They MAY have been only using hot water, though.. So perhaps you got something there.. My plants are outside, so it is a little different.

Sincerely, GOOD ON YA and your people for beating the Scourge...



Recent experience from people on this thread shows that Forbid works as an alternating Ovacide, but did not kill the insects directly. I am using Avid alone as little as possible - addressing every new generation of BM's.. So far so good... If it does not work, I will look into Forbid.

This Website in general, and this thread in particular have been very helpful in my pursuits..
It's not as important to be "Right," IMO, but to learn and spread the knowledge.. Just like us all, Ya..?

Wonder whazzup with our Compatriot Norkali ?? --- Those plants looked like they were Hurtin'. What's the verdict..? Hanging on the edge of our seats..! Wishin' for the best..

I believe that one person had a problem with submersion in hot water. May or may not have done it correctly, however, I did the water dunk @111 degrees with no harm to the plant. But I found that heating up the grow room to 117-120 degrees will kill mites with ABSOLUTELY NO HARM TO THE PLANTS. I limited exposure to these temps to 45 minutes. This was done three times with no ill effects, except to the mites.
I also used Avid, but they kept coming back, as Avid does not kill eggs like Forbid does.
The heat treatment does work, as evidenced by the nurseries and greenhouses that use that method, albeit with different plants/veggies.
I am not making this stuff up:

http://compendium.bayercropscience....Polyphagotarsonemus_latus.htm?open&ccm=200010

"As broad mites are very sensitive to heat, hot water treatment (45-50°C; 113 - 122°F for 15 minutes) of plants before they are transferred into a greenhouse may prevent the introduction of the pest."

http://entnemdept.ufl.edu/creatures/orn/broad_mite.htm

"In addition, hot water treatments may be used to control the mites without injuring the plants. This involves lowering the plant into water held at 43 to 49° C (109.4-120.2°F) for 15 minutes."

http://www.ehow.com/how_8680538_combat-broad-mites.html



"Fill a leak-proof container with water that is 109 to 111 degrees. Use a cooking thermometer to test the water before beginning treatment, as temperatures above 111 degrees may cause damage. Make sure that the chosen container is deep enough to submerge all of the affected plant's foliage.


Submerge the entire plant in the hot water and allow it to remain there for no more than 15 minutes. Broad mites are susceptible to heat and can't survive submersion at these temperatures."

Note it said that temps above 111 may damage plants. So that may be the problem, as other sites recommended even higher temps, as cited above.

In my research, I came upon another remedy that sounds really good, although I have not personally tried it yet, but I will be getting some. It's a product called "Antistress". It is a polymer coating sprayed on the plants, which the mites cannot penetrate. It does not harm the plants or keep them from "breathing" (transpiring).

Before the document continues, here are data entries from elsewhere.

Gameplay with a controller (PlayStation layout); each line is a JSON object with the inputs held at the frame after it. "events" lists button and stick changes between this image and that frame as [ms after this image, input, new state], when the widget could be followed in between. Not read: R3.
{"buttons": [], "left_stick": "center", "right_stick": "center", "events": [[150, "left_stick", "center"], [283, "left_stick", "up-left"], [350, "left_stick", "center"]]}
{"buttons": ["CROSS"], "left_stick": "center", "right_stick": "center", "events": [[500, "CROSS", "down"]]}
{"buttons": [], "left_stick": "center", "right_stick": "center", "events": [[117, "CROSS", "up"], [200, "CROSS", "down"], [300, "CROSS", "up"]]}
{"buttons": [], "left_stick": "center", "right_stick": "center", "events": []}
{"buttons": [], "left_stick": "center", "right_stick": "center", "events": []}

It can be found here:
http://www.polymerag.com/

Quote from a user:
"I had been battling mites all year long. I saw where roses that were sprayed with it did not get mites. So the quest was on. I still have close to 75 out of 100 plants. they were constantly dropping leaves and had mites. I had tried everything.

Well we are 2 months and have not even seen 1 mite. The polymer film sprayed on the plant may have done what I was hoping for. It made a barrier that the tiny mites could not penetrate. It made my plants hold their leaves and did not harm them in any way.
I used anti stress 2000, I am sure they are all good but the 2000 went a lot further and was in stock locally. I have used 1/2 quart and sprayed everything on my growing area from vegtables to brugs with no ill effects. I did spray a few plants with mites when I started using it. It stopped them in their tracks and had no further infestation to date. None of the commercial sprays from systemics to neem oil has done even 1/10 as good. I am still going on the original sprays. I tried it on everything once a small test was done on different plants and types for a month. I sprayed everything twice in a week period. I sprayed vegetables, NBJ, Plumeria, cannas, roses, vines, Hybiscus, trees, day lillies, rubber trees, Honeysuckle, Plumbago, and about another 10-15 types of plants. I sprayed everything in my growing area. Zero ill effects and many positive effects other than mites and fungus control.
I live in a perfect mite environment where they can breed and multiply 10 months out of the year and their populations not be harmed by cold weather. I had 3 choices: solve the problem, cut my numbers down to maybe 15-20 plants, or quit growing them. The polymer smothers them and makes a barrier that is almost impossible for them to penetrate. It is a mite specific solution.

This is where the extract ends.